Sales Strategy: The Role Entrepreneurs Neglect First
One can have the best offer in the world. If one does not dare to propose it or if no one sees it, the project fades away in silence. The Rule of Me places sales at the center of the approach: selling is the primary responsibility of the leader.
At the start of an activity, the majority of work time should go towards prospecting and client relations. Not towards content creation, website perfection, or the third redesign of the logo.
Talk About Your Offer Before Perfecting It
We often wait to be ready. We refine the product for weeks. The Rule of Me encourages doing the opposite: propose first, adjust later based on client feedback.
If no client buys after several weeks of active prospecting, three scenarios arise:
- The offer is poorly formulated or poorly positioned. The problem solved is not clear to the prospect, or the price does not match the perceived value. We reformulate and retest.
- The offer does not meet a real need. We pivot based on the objections received during commercial exchanges.
- Visibility is insufficient. We simply have not talked about our offer to enough people. Before changing anything, we double the volume of prospecting.
In all three cases, it is the contact with the field that decides. Not solitary reflection.
Time Management and Decision-Making for the Entrepreneur
An entrepreneur hesitates between two directions. They consult, compare, reflect for three weeks, and during this time do nothing. This is not laziness. It is often a symptom of a lack of clear criteria to make a decision.
The Rule of Me gives central importance to the ability to decide quickly. Not out of impulsiveness, but because delaying a decision often costs more than making a mistake.
Define Your Own Decision-Making Rules
A concrete method consists of asking three questions before each structuring choice:
- Does this decision directly bring me closer to a revenue goal in the next three months?
- Are the consequences of a bad choice reversible? If so, we proceed without waiting for certainty.
- Can this action be delegated or automated? If so, we delegate it and focus on what requires our own expertise.
These filters do not guarantee the success of every decision. Feedback varies on this point depending on the sector and the maturity stage of the business. However, they eliminate the paralysis that consumes entire weeks.

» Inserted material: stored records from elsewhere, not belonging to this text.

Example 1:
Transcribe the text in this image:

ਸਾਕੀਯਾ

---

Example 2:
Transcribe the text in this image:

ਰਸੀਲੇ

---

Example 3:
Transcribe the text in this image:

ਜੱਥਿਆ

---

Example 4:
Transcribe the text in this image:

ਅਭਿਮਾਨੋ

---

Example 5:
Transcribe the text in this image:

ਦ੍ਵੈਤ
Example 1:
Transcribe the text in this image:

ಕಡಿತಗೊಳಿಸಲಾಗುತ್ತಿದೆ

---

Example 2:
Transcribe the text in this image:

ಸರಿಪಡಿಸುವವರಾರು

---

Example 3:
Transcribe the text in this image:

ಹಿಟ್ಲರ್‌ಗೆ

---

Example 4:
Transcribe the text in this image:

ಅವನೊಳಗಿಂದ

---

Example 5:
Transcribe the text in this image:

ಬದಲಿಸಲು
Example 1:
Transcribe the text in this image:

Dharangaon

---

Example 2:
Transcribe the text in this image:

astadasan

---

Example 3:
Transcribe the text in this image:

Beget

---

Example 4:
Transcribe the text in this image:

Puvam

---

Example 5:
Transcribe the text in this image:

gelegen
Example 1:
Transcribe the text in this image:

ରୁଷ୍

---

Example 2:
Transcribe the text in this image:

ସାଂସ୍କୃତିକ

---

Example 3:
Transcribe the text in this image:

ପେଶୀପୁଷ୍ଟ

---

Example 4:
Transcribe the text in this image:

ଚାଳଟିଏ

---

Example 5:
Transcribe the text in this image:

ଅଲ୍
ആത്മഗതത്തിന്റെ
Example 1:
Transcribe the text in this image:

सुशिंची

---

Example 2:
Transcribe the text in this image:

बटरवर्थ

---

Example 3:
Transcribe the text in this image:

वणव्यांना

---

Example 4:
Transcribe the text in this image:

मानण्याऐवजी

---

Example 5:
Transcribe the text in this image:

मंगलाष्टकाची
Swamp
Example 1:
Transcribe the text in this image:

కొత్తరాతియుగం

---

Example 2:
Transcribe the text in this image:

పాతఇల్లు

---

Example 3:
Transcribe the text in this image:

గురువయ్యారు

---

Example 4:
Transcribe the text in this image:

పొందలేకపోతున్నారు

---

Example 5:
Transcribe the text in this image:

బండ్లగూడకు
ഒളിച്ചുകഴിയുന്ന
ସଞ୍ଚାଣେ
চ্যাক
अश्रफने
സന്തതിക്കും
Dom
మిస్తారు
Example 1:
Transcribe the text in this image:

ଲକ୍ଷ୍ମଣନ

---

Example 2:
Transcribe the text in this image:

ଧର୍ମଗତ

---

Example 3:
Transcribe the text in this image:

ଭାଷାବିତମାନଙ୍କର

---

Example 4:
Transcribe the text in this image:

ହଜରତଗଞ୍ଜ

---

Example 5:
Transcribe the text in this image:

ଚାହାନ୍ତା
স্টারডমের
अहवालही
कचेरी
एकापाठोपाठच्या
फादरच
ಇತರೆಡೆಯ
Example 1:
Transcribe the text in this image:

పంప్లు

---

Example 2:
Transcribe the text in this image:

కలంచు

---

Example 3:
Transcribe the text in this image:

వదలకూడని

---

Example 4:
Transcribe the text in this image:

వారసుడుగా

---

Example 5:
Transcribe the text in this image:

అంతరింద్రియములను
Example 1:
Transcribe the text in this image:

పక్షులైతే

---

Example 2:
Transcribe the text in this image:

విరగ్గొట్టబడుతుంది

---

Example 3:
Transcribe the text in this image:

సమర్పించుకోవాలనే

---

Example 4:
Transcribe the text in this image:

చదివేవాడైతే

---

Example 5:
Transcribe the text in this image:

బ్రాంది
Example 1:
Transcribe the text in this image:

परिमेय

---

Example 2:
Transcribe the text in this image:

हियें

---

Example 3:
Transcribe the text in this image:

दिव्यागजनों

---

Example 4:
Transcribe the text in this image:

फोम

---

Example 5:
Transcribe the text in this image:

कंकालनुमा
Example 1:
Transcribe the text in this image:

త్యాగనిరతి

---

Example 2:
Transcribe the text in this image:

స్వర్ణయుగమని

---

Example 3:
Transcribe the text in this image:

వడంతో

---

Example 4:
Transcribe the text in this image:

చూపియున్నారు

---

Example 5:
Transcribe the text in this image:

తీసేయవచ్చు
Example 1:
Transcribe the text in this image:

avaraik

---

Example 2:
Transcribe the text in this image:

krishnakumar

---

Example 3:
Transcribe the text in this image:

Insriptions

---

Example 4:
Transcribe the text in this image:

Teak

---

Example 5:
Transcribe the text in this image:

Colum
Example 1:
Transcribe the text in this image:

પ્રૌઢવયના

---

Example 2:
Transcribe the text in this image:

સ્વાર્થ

Financial Management Rules: What The Rule of Me Translates into Practice
Managing one’s money is something everyone recommends. Few explain what to do on a daily basis. The Rule of Me translates this advice into an operational principle: separate business money from personal money from the very first euro earned.
A dedicated bank account, a pre-set salary threshold, a percentage systematically set aside for upcoming expenses. These three elements require no accounting skills. Just discipline.
The other structuring financial point concerns setting prices. Many beginner entrepreneurs set their prices by looking at the competition. The Rule of Me proposes an inverted calculation: how many clients per month, at what price, to cover expenses and meet revenue goals. The price derives from the cost structure, not the market.
This calculation sometimes results in prices higher than average. It is a useful signal: either we justify the difference with a higher perceived value, or we reduce our costs. The decision then rests on concrete data, not intuition.
Three habits summarize the method: actively prospect each week, decide based on pre-defined criteria, and manage finances with simple rules applied without exception. The rest adjusts over time based on field feedback.